情報の活用 >>
(A) 源融と源氏物語についての本文から、「この地は光源氏のモデル源融(みなもとのとおる:822-895年)の山荘」で始まり「融の建てた河原院(かわらのいん)と場所も広さもほぼ同じ設定です。」に至るまでの部分を、一字も変えずに書き写してください。
(B) 源融と源氏物語についての本文によると、嵯峨野にあった源融の山荘は何という名前でしたか。
(C) 源融と源氏物語についての本文を、最後の文の後から書き継いでください。

====== 抜粋本文 ======

この地は光源氏のモデル源融(みなもとのとおる:822-895年)の山荘
棲霞観(せいかかん)があったところ。
融はその敷地の一隅に阿弥陀堂を建てていたと伝えられます。

「松風」の巻に源氏が嵯峨野に御堂を作っているようすが描かれますが、
場所は大覚寺の南とされていて、まさに棲霞観のあった場所。
作者が融の事跡をなぞっているのは明らかです。

また源氏の豪邸六条院は
融の建てた河原院(かわらのいん)と場所も広さもほぼ同じ設定です。
通常の貴族邸宅の4倍の面積を持ち、庭園や家具調度にも趣向を凝らした、
有り余る財力にものを言わせた豪奢な大邸宅は
融という前例があってこそ描き得たものかもしれません。

====== 提供資料 ======

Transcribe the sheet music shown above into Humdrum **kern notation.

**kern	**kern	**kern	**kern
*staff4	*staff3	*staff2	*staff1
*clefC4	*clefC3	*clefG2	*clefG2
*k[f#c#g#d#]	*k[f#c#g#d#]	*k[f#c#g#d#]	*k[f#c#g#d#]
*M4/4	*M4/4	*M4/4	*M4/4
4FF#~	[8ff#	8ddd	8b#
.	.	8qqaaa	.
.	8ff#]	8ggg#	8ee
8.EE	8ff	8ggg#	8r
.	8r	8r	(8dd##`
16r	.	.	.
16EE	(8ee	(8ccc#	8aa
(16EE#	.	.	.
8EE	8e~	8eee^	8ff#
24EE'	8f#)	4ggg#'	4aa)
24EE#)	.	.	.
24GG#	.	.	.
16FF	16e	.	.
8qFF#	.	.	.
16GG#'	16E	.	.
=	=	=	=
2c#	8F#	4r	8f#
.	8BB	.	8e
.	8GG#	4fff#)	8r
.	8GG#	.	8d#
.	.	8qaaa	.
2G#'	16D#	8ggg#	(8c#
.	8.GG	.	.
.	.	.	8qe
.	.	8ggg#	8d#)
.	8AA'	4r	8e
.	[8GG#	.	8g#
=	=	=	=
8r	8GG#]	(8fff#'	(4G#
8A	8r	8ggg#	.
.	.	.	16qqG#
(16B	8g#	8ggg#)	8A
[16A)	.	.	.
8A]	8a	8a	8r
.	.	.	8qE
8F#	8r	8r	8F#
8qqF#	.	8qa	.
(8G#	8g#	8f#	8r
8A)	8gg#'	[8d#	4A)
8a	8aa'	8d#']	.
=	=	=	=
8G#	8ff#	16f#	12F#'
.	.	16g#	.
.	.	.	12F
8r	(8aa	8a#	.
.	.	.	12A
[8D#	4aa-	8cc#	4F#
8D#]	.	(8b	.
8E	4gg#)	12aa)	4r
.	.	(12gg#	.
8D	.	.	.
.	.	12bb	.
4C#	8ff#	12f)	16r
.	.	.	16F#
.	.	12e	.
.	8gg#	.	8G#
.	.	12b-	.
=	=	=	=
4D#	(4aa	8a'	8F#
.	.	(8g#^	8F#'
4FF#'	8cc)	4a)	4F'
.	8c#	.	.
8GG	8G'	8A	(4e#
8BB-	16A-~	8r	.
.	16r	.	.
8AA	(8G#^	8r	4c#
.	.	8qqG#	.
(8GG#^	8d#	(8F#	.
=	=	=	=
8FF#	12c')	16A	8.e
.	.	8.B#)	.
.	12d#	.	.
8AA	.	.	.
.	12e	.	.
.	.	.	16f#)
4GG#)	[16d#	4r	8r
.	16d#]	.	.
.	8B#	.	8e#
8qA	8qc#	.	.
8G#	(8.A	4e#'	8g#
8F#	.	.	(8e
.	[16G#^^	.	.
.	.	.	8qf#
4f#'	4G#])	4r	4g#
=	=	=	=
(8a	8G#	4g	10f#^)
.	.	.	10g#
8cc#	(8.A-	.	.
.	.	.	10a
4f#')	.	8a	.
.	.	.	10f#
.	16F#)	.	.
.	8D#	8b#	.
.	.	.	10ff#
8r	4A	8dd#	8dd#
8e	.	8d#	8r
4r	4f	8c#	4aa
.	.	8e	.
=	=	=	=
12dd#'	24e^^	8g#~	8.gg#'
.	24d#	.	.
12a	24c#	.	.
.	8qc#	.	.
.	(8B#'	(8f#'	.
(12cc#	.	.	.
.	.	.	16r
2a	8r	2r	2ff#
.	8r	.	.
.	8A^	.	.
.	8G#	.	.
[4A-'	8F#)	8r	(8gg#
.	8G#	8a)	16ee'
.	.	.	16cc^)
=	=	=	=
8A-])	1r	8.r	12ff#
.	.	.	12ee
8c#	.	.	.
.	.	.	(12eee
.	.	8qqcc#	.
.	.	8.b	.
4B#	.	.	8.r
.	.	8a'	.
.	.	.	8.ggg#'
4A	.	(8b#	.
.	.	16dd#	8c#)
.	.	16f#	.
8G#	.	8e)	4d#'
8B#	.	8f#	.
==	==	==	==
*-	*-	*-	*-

======

結果 >>
(A)
この地は光源氏のモデル源融(みなもとのとおる:822-895年)の山荘
棲霞観(せいかかん)があったところ。
融はその敷地の一隅に阿弥陀堂を建てていたと伝えられます。

「松風」の巻に源氏が嵯峨野に御堂を作っているようすが描かれますが、
場所は大覚寺の南とされていて、まさに棲霞観のあった場所。
作者が融の事跡をなぞっているのは明らかです。

また源氏の豪邸六条院は
融の建てた河原院(かわらのいん)と場所も広さもほぼ同じ設定です。

(B) 棲霞観（せいかかん）です。

(C)
贅を尽くした河原院は融の死後急速に荒廃し、
融の霊がさまようとも鬼が棲むともいわれました。

宇多上皇が京極御息所(みやすんどころ)を河原院に伴って
密事に及んでいるところに融の霊が現れ、
御息所を失神させた話。
無人の河原院を宿とした東国の夫婦が鬼に襲われ、
妻が喰われてしまった話。

これらの伝承から「夕顔」の卷が書かれたと考えるのは
当然の推測と言えるでしょう。
死後の融も紫式部のインスピレーションの源だったのです。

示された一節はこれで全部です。